Arbeitsauftrag A:
Stimmen die folgenden Aussagen mit dem Urteil überein? (i) Das Urteil stammt von der I. Öffentlichrechtlichen Abteilung. (ii) Der Beschwerdeführer wird von Rechtsanwältin Peggy Knellwolf vertreten. (iii) Die Beschwerde richtet sich gegen einen Beschluss des Kassationsgerichts des Kantons Zürich vom 3. Oktober 2001. Beantworten Sie jede Aussage mit Ja oder Nein und zitieren Sie wörtlich die entscheidenden Worte des Urteils.
Arbeitsauftrag B:
Schreiben Sie aus dem Urteil den Abschnitt ab, der bei den Worten „S. ________, Beschwerdeführer, vertreten“ beginnt, und hören Sie nach den Worten „6 EMRK (Strafverfahren)“ auf.

Ausgangstext:
* * *

Urteil vom 30. Januar 2002

I. Öffentlichrechtliche Abteilung

Bundesgerichtsvizepräsident Aemisegger, Präsident, Bundesrichter Nay,
Aeschlimann,
Gerichtsschreiber Störi.

S. ________, Beschwerdeführer, vertreten durch Rechtsanwalt lic.iur. Adrian
Suter, Grüngasse 31, Postfach 1138, 8026 Zürich,

gegen

L.________, Beschwerdegegnerin, vertreten durch Rechtsanwältin Peggy
Knellwolf, Obere Zäune 14, Postfach 408, 8024 Zürich,
Staatsanwaltschaft des Kantons Zürich, Florhofgasse 2, Postfach, 8023 Zürich,
Kassationsgericht des Kantons Zürich, Postfach 4875,
8022 Zürich.

Art. 9 und 29 BV, Art. 6 EMRK (Strafverfahren)

(Staatsrechtliche Beschwerde gegen den Beschluss des Kassationsgerichts des
Kantons Zürich vom 3. Oktober 2001)

* * *

Bereitgestellte Angaben:
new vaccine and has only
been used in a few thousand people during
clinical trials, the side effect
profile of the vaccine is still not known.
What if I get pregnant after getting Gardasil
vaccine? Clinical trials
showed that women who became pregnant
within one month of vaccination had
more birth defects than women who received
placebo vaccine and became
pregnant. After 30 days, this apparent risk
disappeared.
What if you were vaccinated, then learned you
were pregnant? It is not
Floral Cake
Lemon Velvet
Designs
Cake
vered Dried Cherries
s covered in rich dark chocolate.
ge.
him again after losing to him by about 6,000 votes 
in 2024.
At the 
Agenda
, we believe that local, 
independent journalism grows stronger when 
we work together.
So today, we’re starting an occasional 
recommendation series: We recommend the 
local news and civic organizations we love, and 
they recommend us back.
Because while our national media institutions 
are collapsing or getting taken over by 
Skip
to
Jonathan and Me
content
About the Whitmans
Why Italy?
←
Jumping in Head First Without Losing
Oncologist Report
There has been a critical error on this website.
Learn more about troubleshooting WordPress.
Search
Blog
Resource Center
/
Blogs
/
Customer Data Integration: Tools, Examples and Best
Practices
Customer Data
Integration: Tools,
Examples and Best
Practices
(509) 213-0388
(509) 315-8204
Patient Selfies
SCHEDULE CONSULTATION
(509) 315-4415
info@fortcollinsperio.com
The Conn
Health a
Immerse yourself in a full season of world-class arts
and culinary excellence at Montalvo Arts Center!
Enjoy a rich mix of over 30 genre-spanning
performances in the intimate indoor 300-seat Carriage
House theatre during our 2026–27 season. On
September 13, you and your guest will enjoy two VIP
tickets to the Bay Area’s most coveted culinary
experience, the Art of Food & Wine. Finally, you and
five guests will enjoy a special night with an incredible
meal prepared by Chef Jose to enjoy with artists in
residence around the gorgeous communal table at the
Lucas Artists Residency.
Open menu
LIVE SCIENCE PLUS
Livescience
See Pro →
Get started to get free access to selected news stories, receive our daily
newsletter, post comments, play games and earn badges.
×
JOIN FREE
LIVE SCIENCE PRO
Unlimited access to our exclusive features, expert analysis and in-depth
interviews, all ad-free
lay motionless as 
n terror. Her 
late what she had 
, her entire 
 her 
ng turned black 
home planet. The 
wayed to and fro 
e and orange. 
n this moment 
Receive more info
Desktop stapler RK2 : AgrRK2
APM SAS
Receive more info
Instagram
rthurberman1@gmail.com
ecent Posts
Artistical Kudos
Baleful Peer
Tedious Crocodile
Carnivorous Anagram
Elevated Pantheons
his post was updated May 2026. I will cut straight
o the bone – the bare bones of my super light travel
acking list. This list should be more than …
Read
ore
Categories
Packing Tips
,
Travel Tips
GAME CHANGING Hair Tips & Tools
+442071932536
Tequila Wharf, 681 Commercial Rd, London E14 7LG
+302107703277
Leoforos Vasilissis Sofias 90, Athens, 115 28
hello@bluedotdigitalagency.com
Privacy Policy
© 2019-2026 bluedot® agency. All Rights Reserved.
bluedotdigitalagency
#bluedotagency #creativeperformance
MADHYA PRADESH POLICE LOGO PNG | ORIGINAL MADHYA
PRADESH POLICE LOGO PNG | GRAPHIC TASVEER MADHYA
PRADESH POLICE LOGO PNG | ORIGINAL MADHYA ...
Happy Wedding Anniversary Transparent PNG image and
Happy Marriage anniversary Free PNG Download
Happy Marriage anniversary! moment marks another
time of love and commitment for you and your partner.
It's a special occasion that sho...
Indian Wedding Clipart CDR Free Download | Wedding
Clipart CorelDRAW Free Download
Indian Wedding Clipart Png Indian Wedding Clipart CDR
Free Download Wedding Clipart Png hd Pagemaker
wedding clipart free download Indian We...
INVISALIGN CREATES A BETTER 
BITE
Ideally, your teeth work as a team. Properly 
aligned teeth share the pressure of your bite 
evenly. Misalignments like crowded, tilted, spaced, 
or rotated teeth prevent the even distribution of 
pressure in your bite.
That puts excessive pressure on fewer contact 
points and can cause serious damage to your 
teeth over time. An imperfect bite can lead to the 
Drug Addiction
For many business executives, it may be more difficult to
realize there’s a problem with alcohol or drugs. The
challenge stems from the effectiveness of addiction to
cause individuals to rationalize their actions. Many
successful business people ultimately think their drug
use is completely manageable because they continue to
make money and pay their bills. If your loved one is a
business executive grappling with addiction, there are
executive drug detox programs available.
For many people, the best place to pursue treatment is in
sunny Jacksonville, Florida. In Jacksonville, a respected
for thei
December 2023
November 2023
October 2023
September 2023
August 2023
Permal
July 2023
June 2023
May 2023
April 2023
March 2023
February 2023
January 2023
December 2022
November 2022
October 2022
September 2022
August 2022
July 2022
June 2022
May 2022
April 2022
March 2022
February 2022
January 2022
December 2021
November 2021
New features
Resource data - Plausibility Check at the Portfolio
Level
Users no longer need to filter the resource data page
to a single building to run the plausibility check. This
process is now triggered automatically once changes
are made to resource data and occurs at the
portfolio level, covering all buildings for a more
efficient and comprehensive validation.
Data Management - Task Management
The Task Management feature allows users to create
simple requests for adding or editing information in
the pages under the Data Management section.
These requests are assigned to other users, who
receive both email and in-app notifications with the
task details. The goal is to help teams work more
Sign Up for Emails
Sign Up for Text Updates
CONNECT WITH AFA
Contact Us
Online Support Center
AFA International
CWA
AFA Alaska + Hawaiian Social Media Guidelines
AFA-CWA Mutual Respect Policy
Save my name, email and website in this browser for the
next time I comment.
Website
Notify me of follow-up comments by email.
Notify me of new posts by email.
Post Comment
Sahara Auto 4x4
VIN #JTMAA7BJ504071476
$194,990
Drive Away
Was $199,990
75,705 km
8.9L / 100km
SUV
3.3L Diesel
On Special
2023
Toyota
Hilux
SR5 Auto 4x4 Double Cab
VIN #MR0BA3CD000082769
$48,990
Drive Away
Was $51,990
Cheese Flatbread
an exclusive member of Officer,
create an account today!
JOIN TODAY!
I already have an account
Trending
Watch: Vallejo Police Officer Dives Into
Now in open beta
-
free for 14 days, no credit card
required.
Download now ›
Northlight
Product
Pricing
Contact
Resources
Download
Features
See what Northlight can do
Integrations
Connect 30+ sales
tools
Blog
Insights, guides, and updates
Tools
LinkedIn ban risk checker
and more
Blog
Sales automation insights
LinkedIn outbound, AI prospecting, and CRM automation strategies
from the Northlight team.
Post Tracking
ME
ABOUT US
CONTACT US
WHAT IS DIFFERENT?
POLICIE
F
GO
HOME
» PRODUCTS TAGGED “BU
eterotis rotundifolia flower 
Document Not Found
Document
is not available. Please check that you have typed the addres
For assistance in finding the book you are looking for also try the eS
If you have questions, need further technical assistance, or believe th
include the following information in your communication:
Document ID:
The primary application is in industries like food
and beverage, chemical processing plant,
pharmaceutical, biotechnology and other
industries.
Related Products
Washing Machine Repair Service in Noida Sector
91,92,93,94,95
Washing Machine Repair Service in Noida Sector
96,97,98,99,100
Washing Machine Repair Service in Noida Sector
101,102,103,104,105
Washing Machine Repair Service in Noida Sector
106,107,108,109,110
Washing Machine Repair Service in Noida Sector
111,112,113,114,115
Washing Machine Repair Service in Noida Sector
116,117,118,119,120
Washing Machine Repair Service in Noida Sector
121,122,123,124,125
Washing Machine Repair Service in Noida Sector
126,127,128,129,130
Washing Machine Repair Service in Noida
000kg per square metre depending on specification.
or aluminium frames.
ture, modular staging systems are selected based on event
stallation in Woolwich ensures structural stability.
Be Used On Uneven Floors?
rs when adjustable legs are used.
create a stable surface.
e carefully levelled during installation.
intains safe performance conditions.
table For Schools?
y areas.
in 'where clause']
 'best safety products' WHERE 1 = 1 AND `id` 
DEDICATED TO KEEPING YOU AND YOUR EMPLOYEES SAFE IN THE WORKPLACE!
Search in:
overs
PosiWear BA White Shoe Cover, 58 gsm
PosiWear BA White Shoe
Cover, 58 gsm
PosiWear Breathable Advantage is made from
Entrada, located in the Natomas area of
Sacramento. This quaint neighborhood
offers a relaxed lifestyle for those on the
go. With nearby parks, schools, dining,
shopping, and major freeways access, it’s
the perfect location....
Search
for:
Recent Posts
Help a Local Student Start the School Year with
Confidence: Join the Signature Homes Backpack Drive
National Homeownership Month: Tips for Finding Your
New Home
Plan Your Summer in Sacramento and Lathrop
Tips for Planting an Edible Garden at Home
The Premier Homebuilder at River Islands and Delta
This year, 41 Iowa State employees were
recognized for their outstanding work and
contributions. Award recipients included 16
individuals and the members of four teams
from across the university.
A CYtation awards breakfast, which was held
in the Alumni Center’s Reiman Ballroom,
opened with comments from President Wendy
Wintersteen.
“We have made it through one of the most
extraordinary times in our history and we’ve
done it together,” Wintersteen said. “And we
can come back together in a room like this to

* * *

Antwortfeld A:
(i) Ja: „I. Öffentlichrechtliche Abteilung“
(ii) Nein: „S. ________, Beschwerdeführer, vertreten durch Rechtsanwalt lic.iur. Adrian Suter“
(iii) Ja: „Staatsrechtliche Beschwerde gegen den Beschluss des Kassationsgerichts des Kantons Zürich vom 3. Oktober 2001“

Antwortfeld B:
S. ________, Beschwerdeführer, vertreten durch Rechtsanwalt lic.iur. Adrian
Suter, Grüngasse 31, Postfach 1138, 8026 Zürich,

gegen

L.________, Beschwerdegegnerin, vertreten durch Rechtsanwältin Peggy
Knellwolf, Obere Zäune 14, Postfach 408, 8024 Zürich,
Staatsanwaltschaft des Kantons Zürich, Florhofgasse 2, Postfach, 8023 Zürich,
Kassationsgericht des Kantons Zürich, Postfach 4875,
8022 Zürich.

Art. 9 und 29 BV, Art. 6 EMRK (Strafverfahren)